Task prompt
Print every line of the listing below, starting with the line that holds "[115,177,1092,196] [115,207,706,225] Specify" and going on through the line that holds "[80,527,143,541] [80,557,105,570] [188,528,241,545]", both included, and print nothing else.

++++ Exercise input ++++

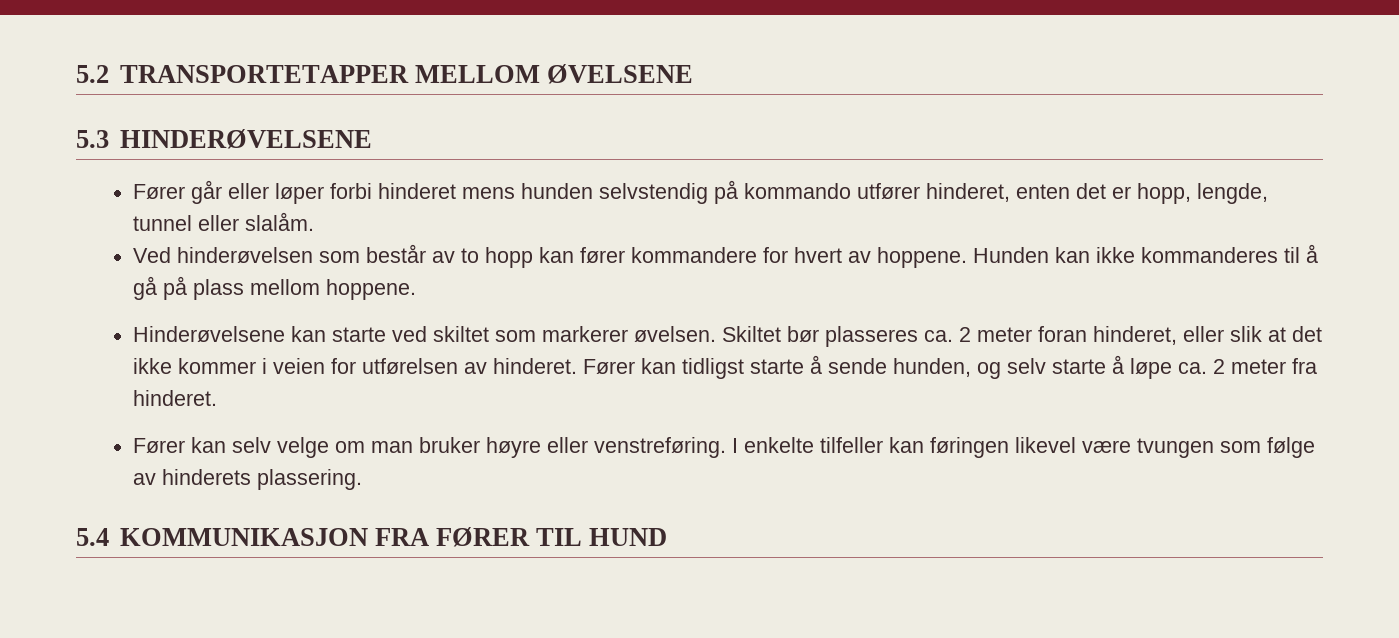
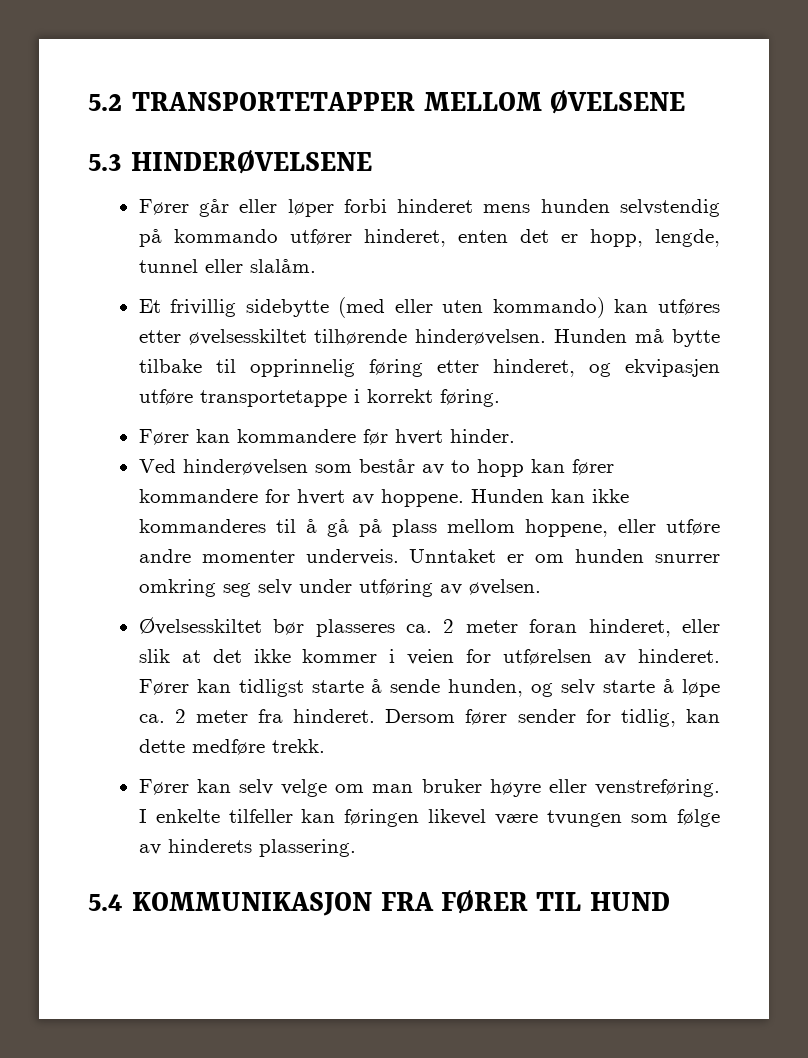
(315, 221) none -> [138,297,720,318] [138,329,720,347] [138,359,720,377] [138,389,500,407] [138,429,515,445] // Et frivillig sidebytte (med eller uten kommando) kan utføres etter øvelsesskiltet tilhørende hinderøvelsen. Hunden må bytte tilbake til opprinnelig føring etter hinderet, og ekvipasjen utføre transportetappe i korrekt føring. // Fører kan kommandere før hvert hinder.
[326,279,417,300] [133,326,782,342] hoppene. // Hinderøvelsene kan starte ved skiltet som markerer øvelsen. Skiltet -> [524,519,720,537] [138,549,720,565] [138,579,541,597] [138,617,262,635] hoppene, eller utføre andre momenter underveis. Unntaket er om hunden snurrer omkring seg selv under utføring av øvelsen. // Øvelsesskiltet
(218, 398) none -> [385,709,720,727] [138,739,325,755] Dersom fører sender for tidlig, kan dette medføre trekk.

++++
++++ Exercise input ++++

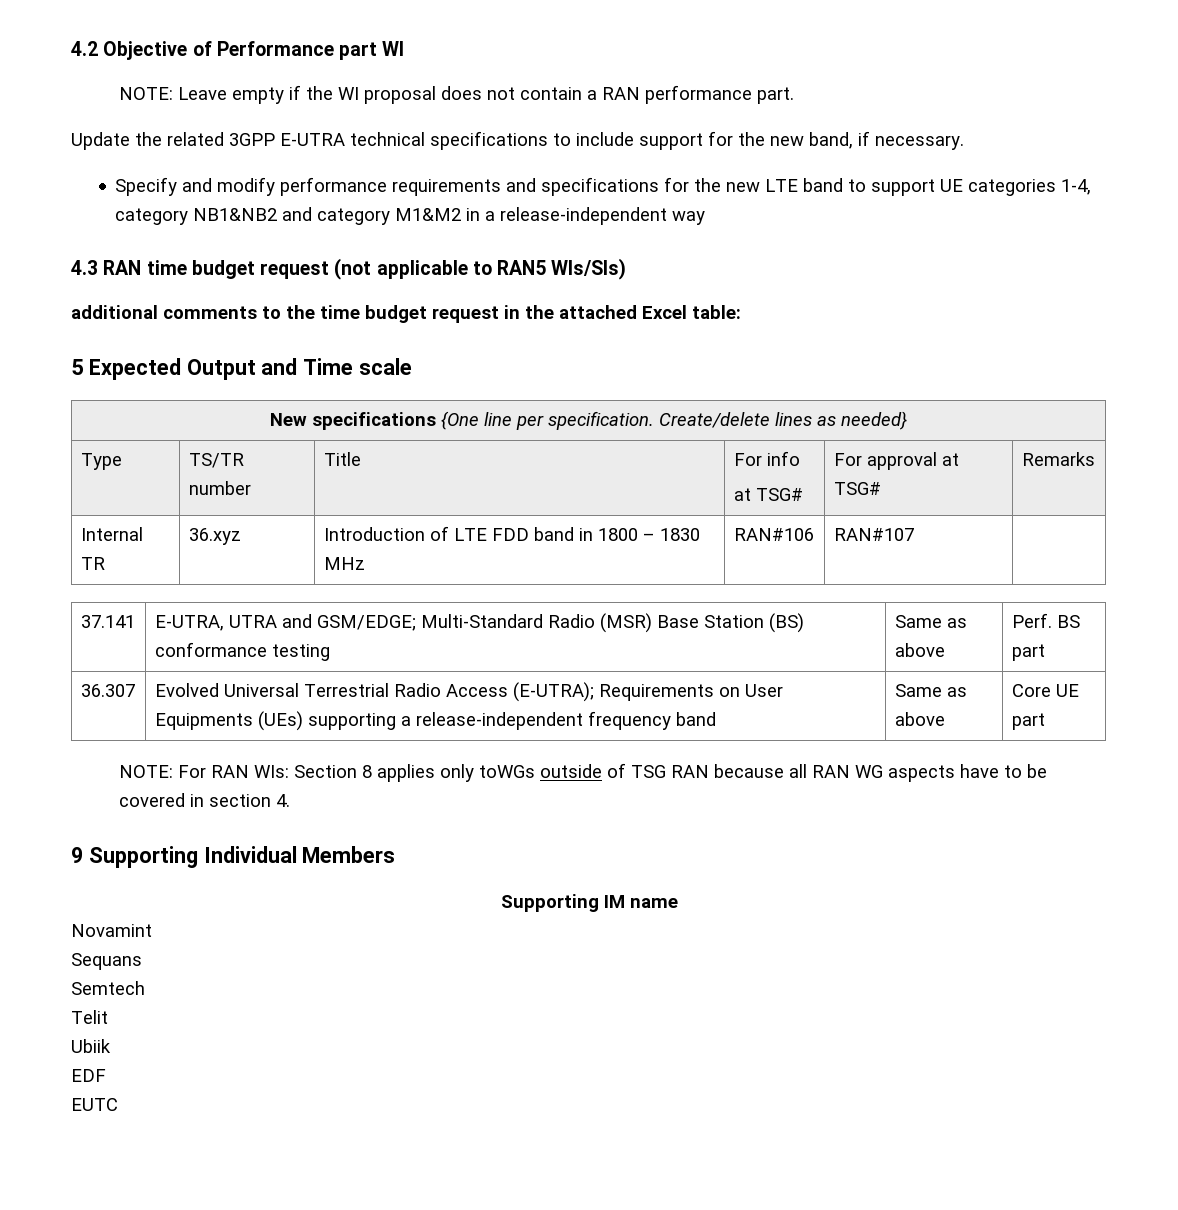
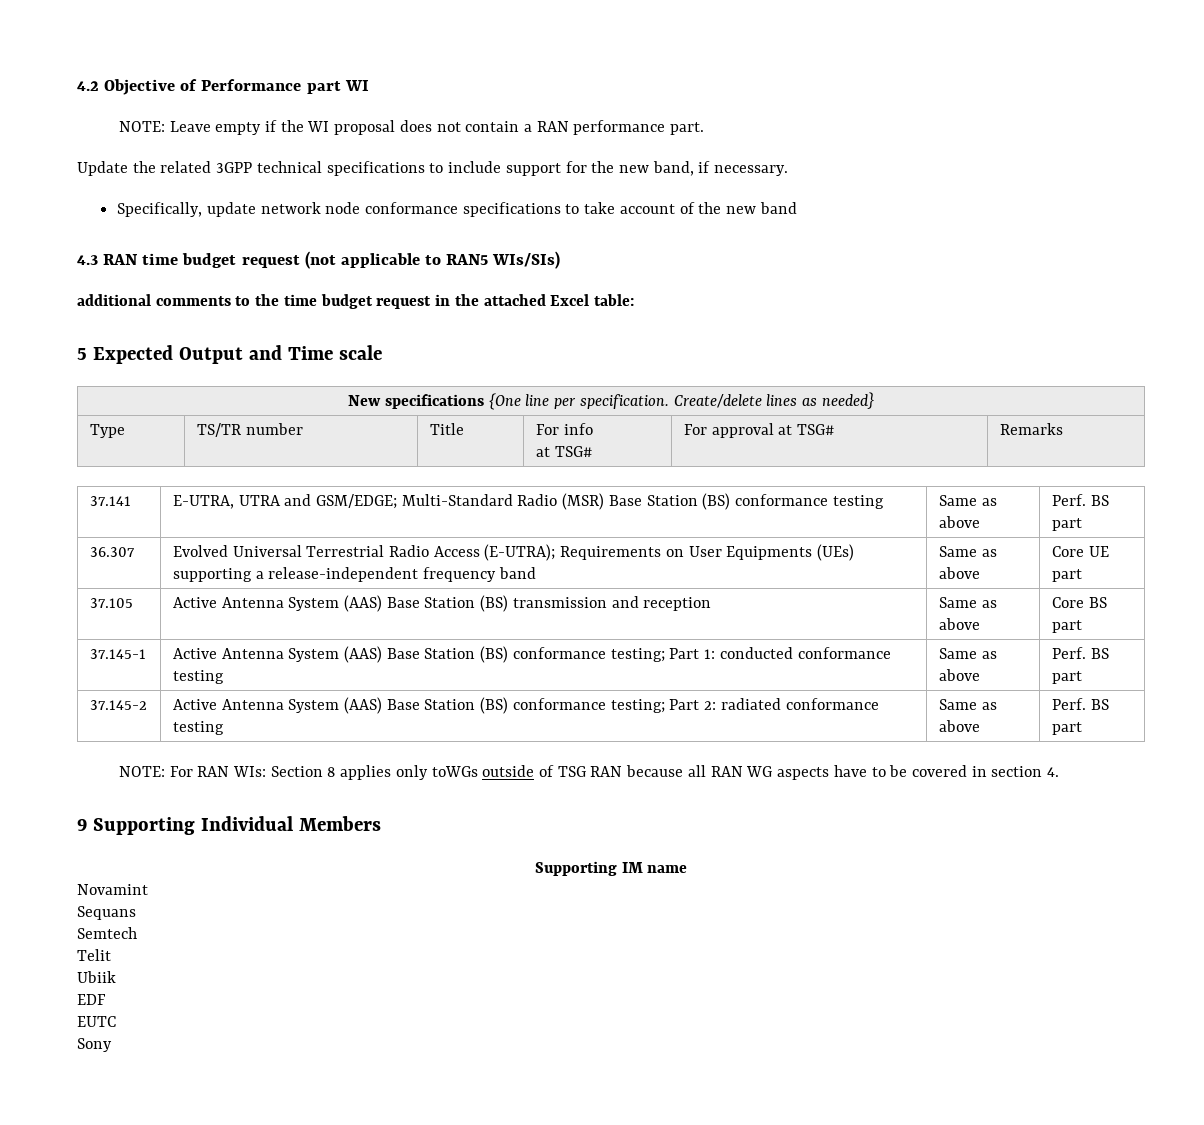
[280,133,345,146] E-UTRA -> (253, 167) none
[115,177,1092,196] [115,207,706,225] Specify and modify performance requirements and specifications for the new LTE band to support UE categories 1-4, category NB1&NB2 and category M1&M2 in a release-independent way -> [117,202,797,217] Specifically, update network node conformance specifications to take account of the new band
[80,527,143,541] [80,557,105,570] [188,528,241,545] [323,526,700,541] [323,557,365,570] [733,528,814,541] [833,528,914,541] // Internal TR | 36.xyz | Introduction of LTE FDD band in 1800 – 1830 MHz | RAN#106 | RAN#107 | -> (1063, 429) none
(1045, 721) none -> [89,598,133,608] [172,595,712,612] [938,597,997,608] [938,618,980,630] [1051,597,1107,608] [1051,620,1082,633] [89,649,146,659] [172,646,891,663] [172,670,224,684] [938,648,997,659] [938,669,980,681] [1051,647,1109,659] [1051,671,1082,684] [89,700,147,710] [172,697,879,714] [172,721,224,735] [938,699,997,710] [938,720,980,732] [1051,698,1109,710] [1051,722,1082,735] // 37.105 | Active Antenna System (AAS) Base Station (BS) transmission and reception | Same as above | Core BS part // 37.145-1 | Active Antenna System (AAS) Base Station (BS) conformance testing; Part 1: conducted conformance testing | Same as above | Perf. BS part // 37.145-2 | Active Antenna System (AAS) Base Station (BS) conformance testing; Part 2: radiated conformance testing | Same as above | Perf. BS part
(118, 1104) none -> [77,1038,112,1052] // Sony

++++

Solution to this problem
[115,177,1092,196] [115,207,706,225] Specify and modify performance requirements and specifications for the new LTE band to support UE categories 1-4, category NB1&NB2 and category M1&M2 in a release-independent way -> [117,202,797,217] Specifically, update network node conformance specifications to take account of the new band
[80,527,143,541] [80,557,105,570] [188,528,241,545] [323,526,700,541] [323,557,365,570] [733,528,814,541] [833,528,914,541] // Internal TR | 36.xyz | Introduction of LTE FDD band in 1800 – 1830 MHz | RAN#106 | RAN#107 | -> (1063, 429) none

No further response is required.